• WHAT YOU ARE ASKED TO DO: From first line to last, give the records again word for word and omit the pictures.

• RECORDS SUPPLIED:
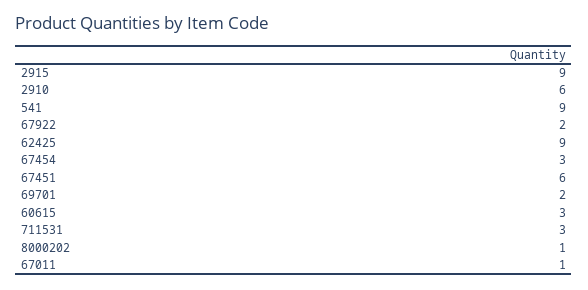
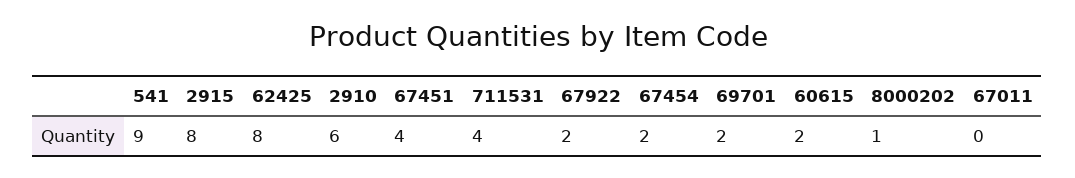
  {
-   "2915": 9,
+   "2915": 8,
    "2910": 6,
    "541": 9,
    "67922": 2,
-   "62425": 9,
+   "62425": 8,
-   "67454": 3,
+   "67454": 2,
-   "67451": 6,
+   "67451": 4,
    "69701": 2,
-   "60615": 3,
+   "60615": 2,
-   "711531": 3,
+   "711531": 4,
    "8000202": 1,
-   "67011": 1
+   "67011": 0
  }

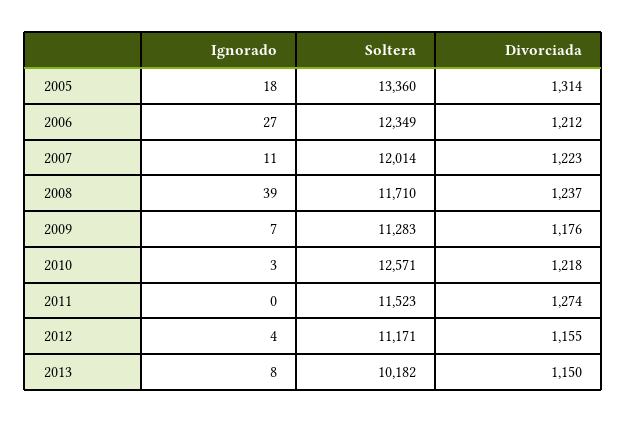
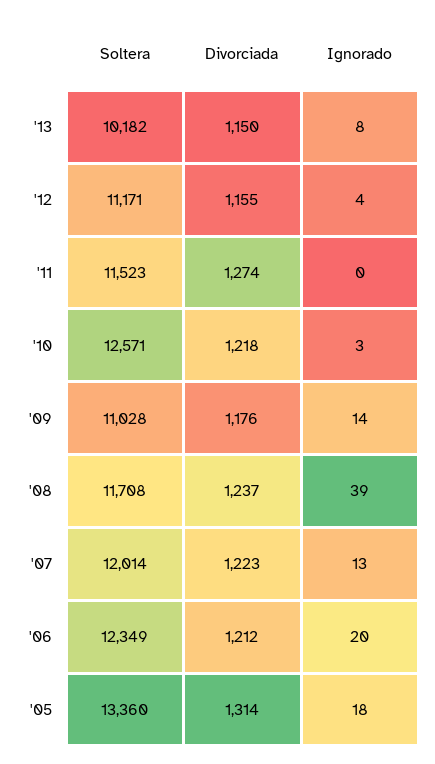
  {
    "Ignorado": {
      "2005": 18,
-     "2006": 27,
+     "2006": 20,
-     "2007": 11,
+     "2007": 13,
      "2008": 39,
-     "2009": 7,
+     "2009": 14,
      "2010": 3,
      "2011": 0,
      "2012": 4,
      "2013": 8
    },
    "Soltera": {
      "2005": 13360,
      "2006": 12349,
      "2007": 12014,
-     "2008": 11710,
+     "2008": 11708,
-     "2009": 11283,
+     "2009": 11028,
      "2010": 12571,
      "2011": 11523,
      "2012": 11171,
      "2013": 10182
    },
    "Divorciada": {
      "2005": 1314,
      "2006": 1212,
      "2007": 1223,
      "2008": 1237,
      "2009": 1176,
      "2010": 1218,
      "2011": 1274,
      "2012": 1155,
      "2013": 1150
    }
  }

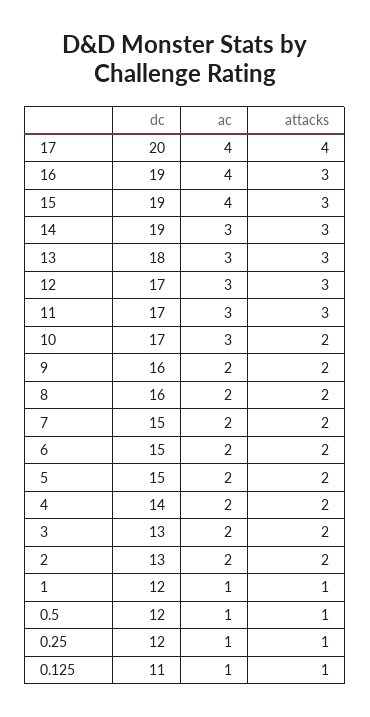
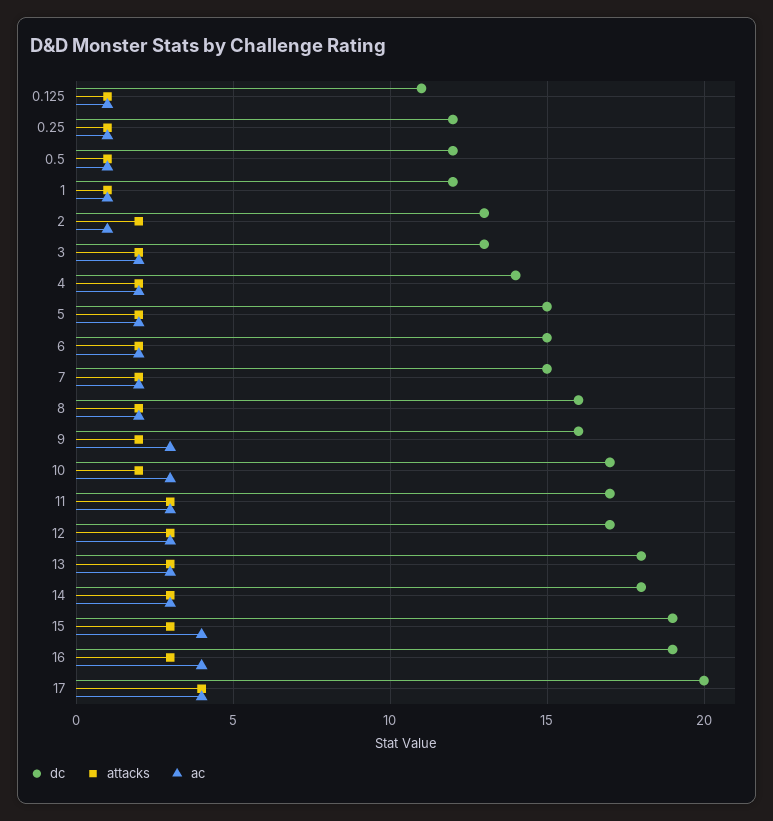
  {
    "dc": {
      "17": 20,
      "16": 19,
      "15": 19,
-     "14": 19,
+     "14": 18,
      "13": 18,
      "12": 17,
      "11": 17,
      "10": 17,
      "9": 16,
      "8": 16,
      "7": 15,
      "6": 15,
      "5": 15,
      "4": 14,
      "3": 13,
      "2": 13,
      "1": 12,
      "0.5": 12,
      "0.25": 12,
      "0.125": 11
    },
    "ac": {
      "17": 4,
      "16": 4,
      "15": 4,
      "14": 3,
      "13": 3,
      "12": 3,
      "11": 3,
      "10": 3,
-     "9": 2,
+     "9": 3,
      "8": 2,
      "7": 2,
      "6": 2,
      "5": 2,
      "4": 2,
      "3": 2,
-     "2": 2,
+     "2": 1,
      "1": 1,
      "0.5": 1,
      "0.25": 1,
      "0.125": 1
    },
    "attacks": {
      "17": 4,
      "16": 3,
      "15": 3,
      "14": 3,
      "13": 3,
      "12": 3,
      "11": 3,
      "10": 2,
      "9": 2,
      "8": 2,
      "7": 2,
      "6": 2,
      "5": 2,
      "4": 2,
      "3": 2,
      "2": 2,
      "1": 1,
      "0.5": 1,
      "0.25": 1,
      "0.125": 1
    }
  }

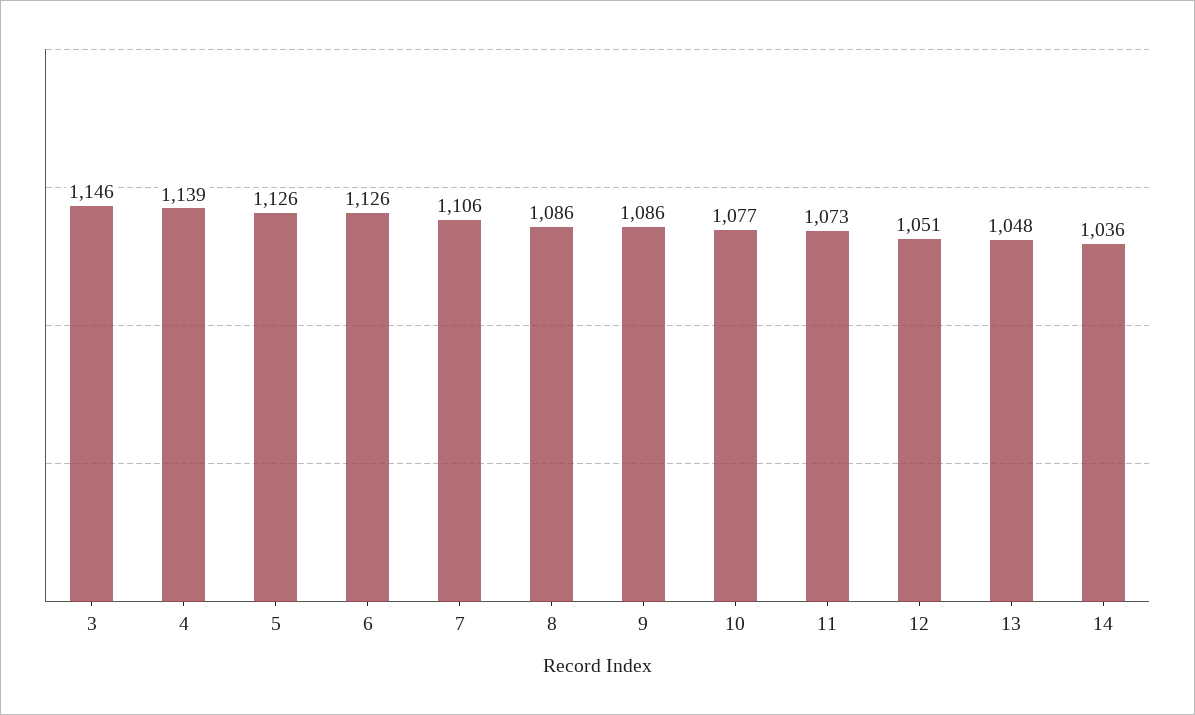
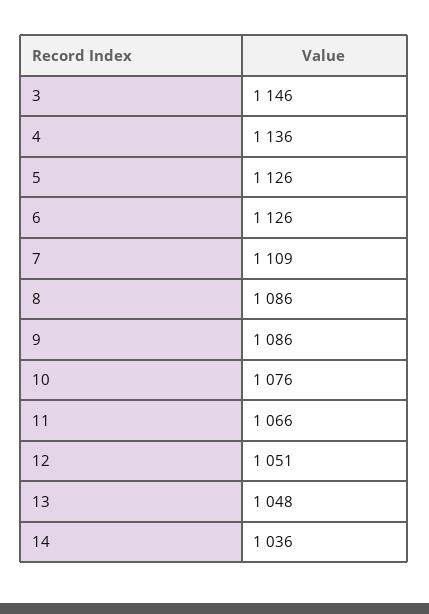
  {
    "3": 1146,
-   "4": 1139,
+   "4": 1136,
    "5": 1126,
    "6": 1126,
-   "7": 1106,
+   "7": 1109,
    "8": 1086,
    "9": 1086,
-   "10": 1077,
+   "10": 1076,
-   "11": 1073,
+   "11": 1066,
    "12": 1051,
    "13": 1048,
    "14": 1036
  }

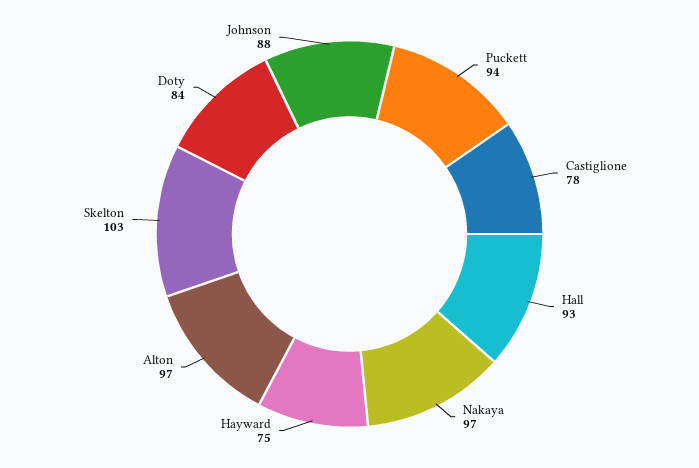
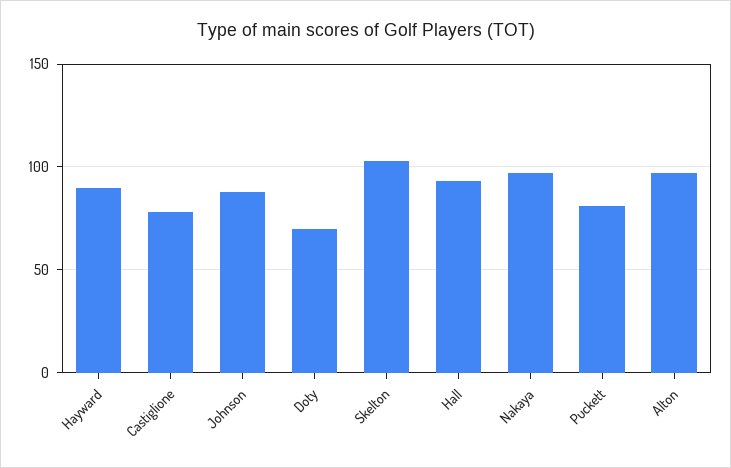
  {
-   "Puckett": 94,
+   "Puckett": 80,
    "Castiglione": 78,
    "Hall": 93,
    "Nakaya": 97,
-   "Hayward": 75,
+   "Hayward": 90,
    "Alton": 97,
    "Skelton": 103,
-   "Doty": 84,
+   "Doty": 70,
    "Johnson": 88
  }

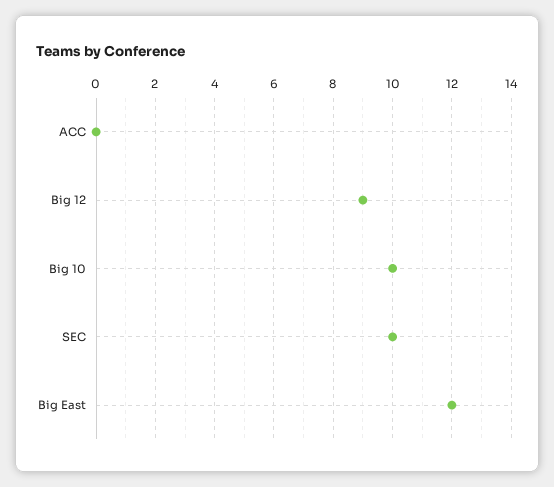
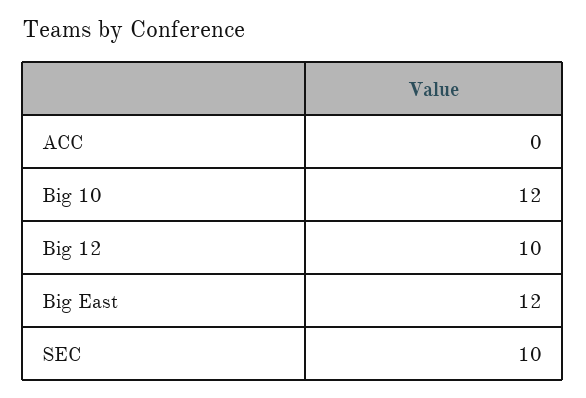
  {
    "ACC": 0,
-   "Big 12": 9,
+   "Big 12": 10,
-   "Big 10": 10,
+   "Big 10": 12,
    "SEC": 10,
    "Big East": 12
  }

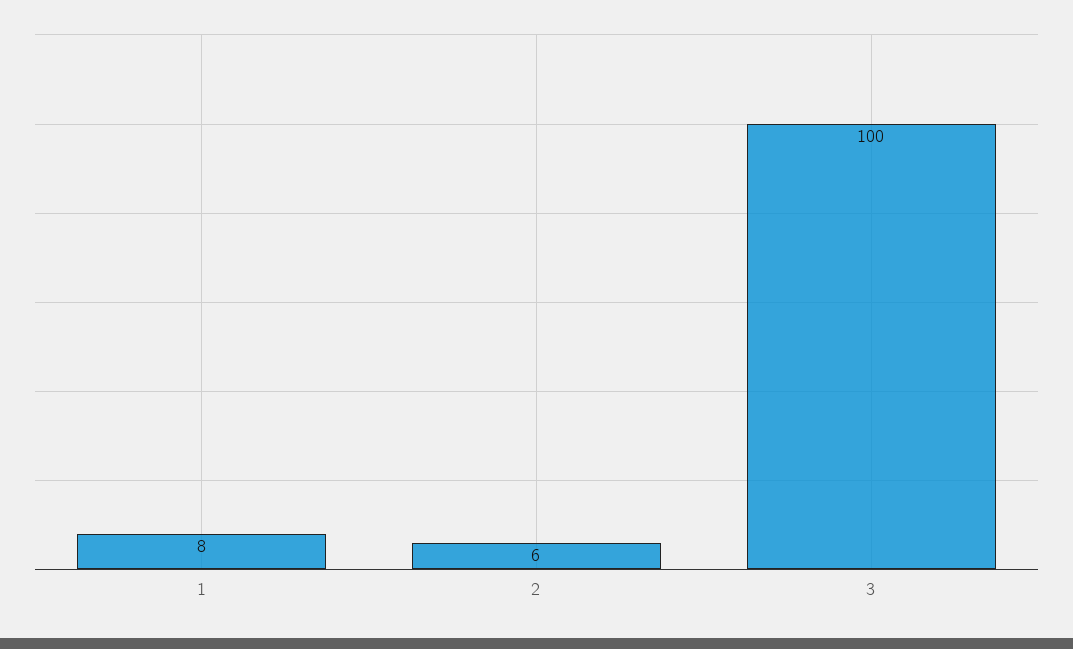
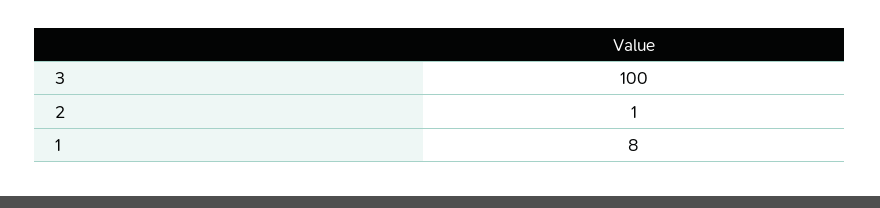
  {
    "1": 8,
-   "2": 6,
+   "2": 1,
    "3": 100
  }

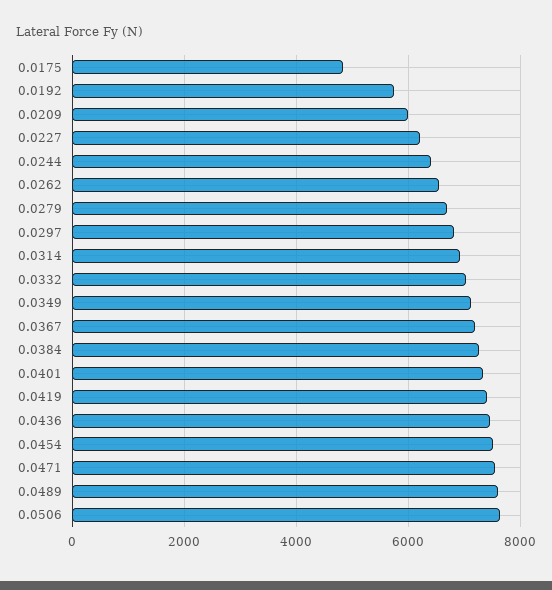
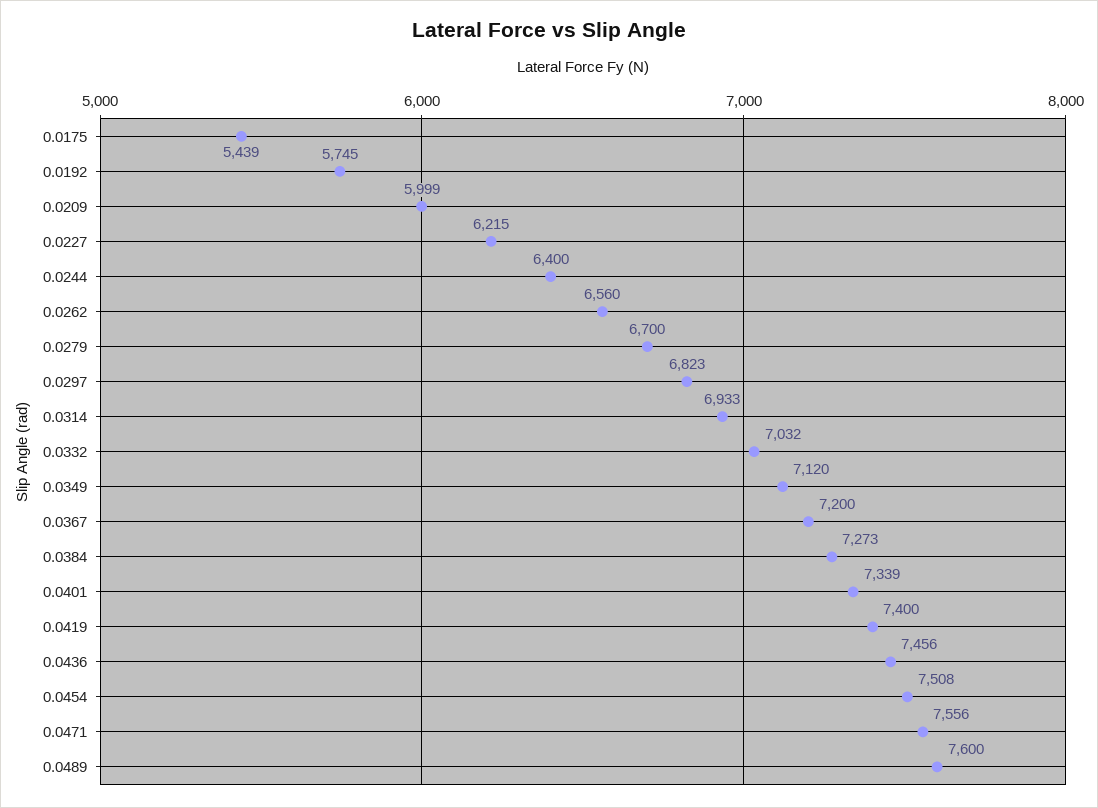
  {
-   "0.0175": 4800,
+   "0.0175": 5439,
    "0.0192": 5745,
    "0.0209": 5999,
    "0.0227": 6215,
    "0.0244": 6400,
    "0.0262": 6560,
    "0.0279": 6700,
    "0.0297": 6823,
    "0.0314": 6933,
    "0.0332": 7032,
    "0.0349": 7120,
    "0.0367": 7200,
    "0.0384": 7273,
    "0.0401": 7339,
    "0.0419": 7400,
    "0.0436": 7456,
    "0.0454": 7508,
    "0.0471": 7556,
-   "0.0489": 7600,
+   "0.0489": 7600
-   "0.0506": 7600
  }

• OUTPUT BELOW:
  {
-   "2915": 9,
+   "2915": 8,
    "2910": 6,
    "541": 9,
    "67922": 2,
-   "62425": 9,
+   "62425": 8,
-   "67454": 3,
+   "67454": 2,
-   "67451": 6,
+   "67451": 4,
    "69701": 2,
-   "60615": 3,
+   "60615": 2,
-   "711531": 3,
+   "711531": 4,
    "8000202": 1,
-   "67011": 1
+   "67011": 0
  }

  {
    "Ignorado": {
      "2005": 18,
-     "2006": 27,
+     "2006": 20,
-     "2007": 11,
+     "2007": 13,
      "2008": 39,
-     "2009": 7,
+     "2009": 14,
      "2010": 3,
      "2011": 0,
      "2012": 4,
      "2013": 8
    },
    "Soltera": {
      "2005": 13360,
      "2006": 12349,
      "2007": 12014,
-     "2008": 11710,
+     "2008": 11708,
-     "2009": 11283,
+     "2009": 11028,
      "2010": 12571,
      "2011": 11523,
      "2012": 11171,
      "2013": 10182
    },
    "Divorciada": {
      "2005": 1314,
      "2006": 1212,
      "2007": 1223,
      "2008": 1237,
      "2009": 1176,
      "2010": 1218,
      "2011": 1274,
      "2012": 1155,
      "2013": 1150
    }
  }

  {
    "dc": {
      "17": 20,
      "16": 19,
      "15": 19,
-     "14": 19,
+     "14": 18,
      "13": 18,
      "12": 17,
      "11": 17,
      "10": 17,
      "9": 16,
      "8": 16,
      "7": 15,
      "6": 15,
      "5": 15,
      "4": 14,
      "3": 13,
      "2": 13,
      "1": 12,
      "0.5": 12,
      "0.25": 12,
      "0.125": 11
    },
    "ac": {
      "17": 4,
      "16": 4,
      "15": 4,
      "14": 3,
      "13": 3,
      "12": 3,
      "11": 3,
      "10": 3,
-     "9": 2,
+     "9": 3,
      "8": 2,
      "7": 2,
      "6": 2,
      "5": 2,
      "4": 2,
      "3": 2,
-     "2": 2,
+     "2": 1,
      "1": 1,
      "0.5": 1,
      "0.25": 1,
      "0.125": 1
    },
    "attacks": {
      "17": 4,
      "16": 3,
      "15": 3,
      "14": 3,
      "13": 3,
      "12": 3,
      "11": 3,
      "10": 2,
      "9": 2,
      "8": 2,
      "7": 2,
      "6": 2,
      "5": 2,
      "4": 2,
      "3": 2,
      "2": 2,
      "1": 1,
      "0.5": 1,
      "0.25": 1,
      "0.125": 1
    }
  }

  {
    "3": 1146,
-   "4": 1139,
+   "4": 1136,
    "5": 1126,
    "6": 1126,
-   "7": 1106,
+   "7": 1109,
    "8": 1086,
    "9": 1086,
-   "10": 1077,
+   "10": 1076,
-   "11": 1073,
+   "11": 1066,
    "12": 1051,
    "13": 1048,
    "14": 1036
  }

  {
-   "Puckett": 94,
+   "Puckett": 80,
    "Castiglione": 78,
    "Hall": 93,
    "Nakaya": 97,
-   "Hayward": 75,
+   "Hayward": 90,
    "Alton": 97,
    "Skelton": 103,
-   "Doty": 84,
+   "Doty": 70,
    "Johnson": 88
  }

  {
    "ACC": 0,
-   "Big 12": 9,
+   "Big 12": 10,
-   "Big 10": 10,
+   "Big 10": 12,
    "SEC": 10,
    "Big East": 12
  }

  {
    "1": 8,
-   "2": 6,
+   "2": 1,
    "3": 100
  }

  {
-   "0.0175": 4800,
+   "0.0175": 5439,
    "0.0192": 5745,
    "0.0209": 5999,
    "0.0227": 6215,
    "0.0244": 6400,
    "0.0262": 6560,
    "0.0279": 6700,
    "0.0297": 6823,
    "0.0314": 6933,
    "0.0332": 7032,
    "0.0349": 7120,
    "0.0367": 7200,
    "0.0384": 7273,
    "0.0401": 7339,
    "0.0419": 7400,
    "0.0436": 7456,
    "0.0454": 7508,
    "0.0471": 7556,
-   "0.0489": 7600,
+   "0.0489": 7600
-   "0.0506": 7600
  }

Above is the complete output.